Implementing the International Public Sector Accounting Standards
Since the adoption of the International Public Sector Accounting Standards (IPSAS) in 2006 by the United Nations system through High-level Committee on Management (CEB/2006/3), twenty-one organizations across the United Nations system have completed IPSAS implementation successfully and obtained unqualified audit opinions on their first and subsequent IPSAS-compliant financial statements. Three organizations with an adoption date of 2014 have completed the implementation and are in the process of preparing their first set of IPSAS-compliant financial statements. These results attest to the capability of the United Nations system to both adopt IPSAS and sustain compliance with the standards to improve the quality of financial reporting, enhancing transparency and accountability.

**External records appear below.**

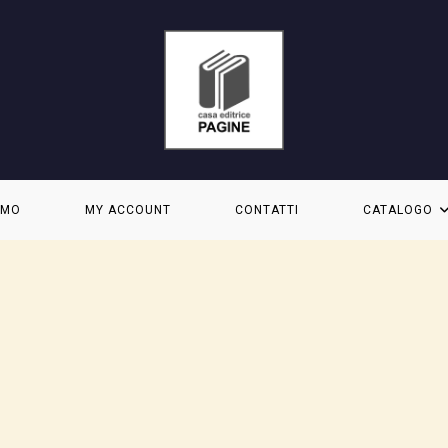
AMO
MY ACCOUNT
CONTATTI
CATALOGO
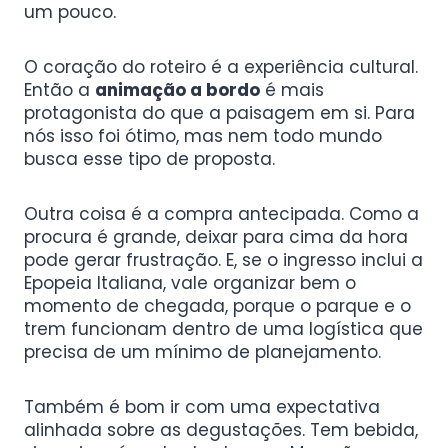
um pouco.
O coração do roteiro é a experiência cultural.
Então a
animação a bordo
é mais
protagonista do que a paisagem em si. Para
nós isso foi ótimo, mas nem todo mundo
busca esse tipo de proposta.
Outra coisa é a compra antecipada. Como a
procura é grande, deixar para cima da hora
pode gerar frustração. E, se o ingresso inclui a
Epopeia Italiana, vale organizar bem o
momento de chegada, porque o parque e o
trem funcionam dentro de uma logística que
precisa de um mínimo de planejamento.
Também é bom ir com uma expectativa
alinhada sobre as degustações. Tem bebida,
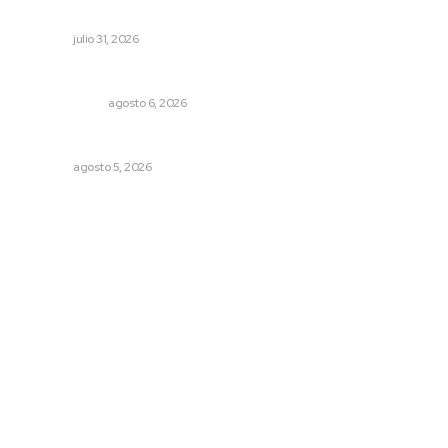
Universal de Salud
NAYARIT
julio 31, 2026
El cuchillo usado como cuchara
OTRAS VOCES
agosto 6, 2026
Sancionarán cobro obligatorio de propinas
NAYARIT
agosto 5, 2026
Archivo mensual
agosto 2026
julio 2026
junio 2026
mayo 2026
abril 2026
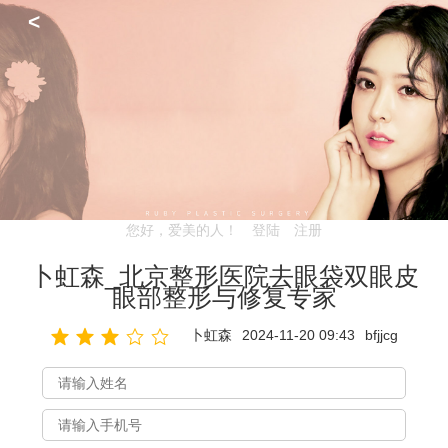
<
您好，爱美的人！
登陆
注册
卜虹森_北京整形医院去眼袋双眼皮
眼部整形与修复专家
卜虹森
2024-11-20 09:43
bfjjcg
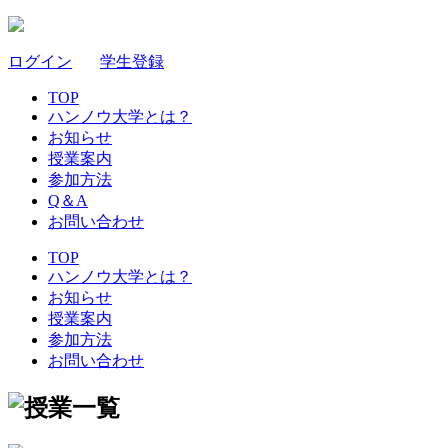
ログイン
｜
学生登録
TOP
ハンノウ大学とは？
お知らせ
授業案内
参加方法
Q＆A
お問い合わせ
TOP
ハンノウ大学とは？
お知らせ
授業案内
参加方法
お問い合わせ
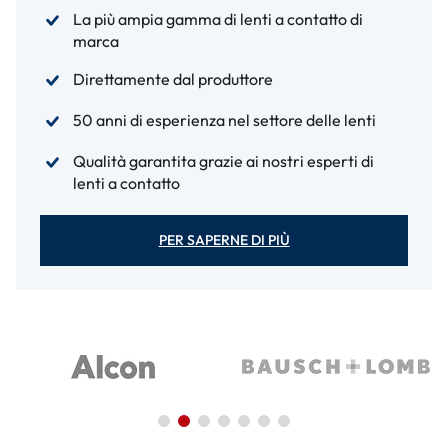
La più ampia gamma di lenti a contatto di
marca
Direttamente dal produttore
50 anni di esperienza nel settore delle lenti
Qualità garantita grazie ai nostri esperti di
lenti a contatto
PER SAPERNE DI PIÙ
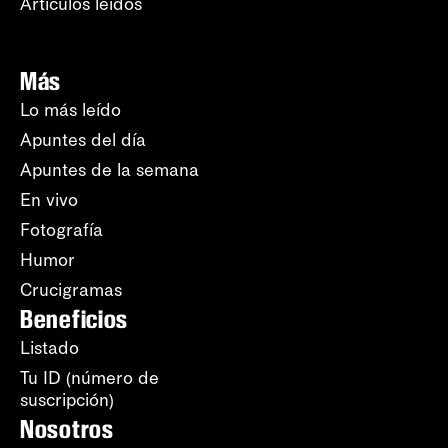
Artículos leídos
Más
Lo más leído
Apuntes del día
Apuntes de la semana
En vivo
Fotografía
Humor
Crucigramas
Beneficios
Listado
Tu ID (número de
suscripción)
Nosotros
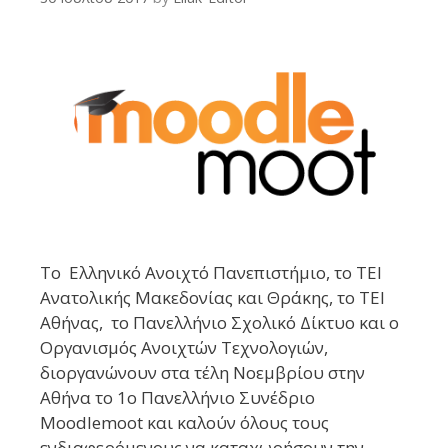
To Ελληνικό Ανοιχτό Πανεπιστήμιο, το ΤΕΙ
Ανατολικής Μακεδονίας και Θράκης, το TEI
Αθήνας, το Πανελλήνιο Σχολικό Δίκτυο και ο
Οργανισμός Ανοιχτών Τεχνολογιών,
διοργανώνουν στα τέλη Νοεμβρίου στην
Αθήνα το 1ο Πανελλήνιο Συνέδριο
Moodlemoot και καλούν όλους τους
ενδιαφερόμενους να καταχωρήσουν την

With most organizations now in the post-implementation period, improving efficiency of processes to support and enhance the quality of IPSAS-compliant financial statements and other financial reports, as well as sharing lessons learnt and best practices across the United Nations system remain a priority. In order to better support organizations, the focus of the system-wide IPSAS project shifted from IPSAS implementation to supporting sustained IPSAS compliance and ensuring the realization of the benefits of IPSAS.
In 2014 the Task Force on Accounting Standards commissioned thematic focus groups led by members of the group to address reporting on inventories; useful lives of property, plant and equipment; intangible assets; and accounting for assets with limited supporting documentation. The system-wide IPSAS project team continued to support the Task Force by facilitating its meetings and communication with high-level committees and external auditors, actively monitoring the activities of the IPSAS Board, coordinating IPSAS-compliant financial reporting diversity, and providing guidance and support in areas of special interest identified by the Task Force. Some of the tasks carried out in 2014 include a review of accounting policies on assets and non-exchange revenue, and a comparison of terminology used in IPSAS-compliant financial statements of the United Nations system organizations.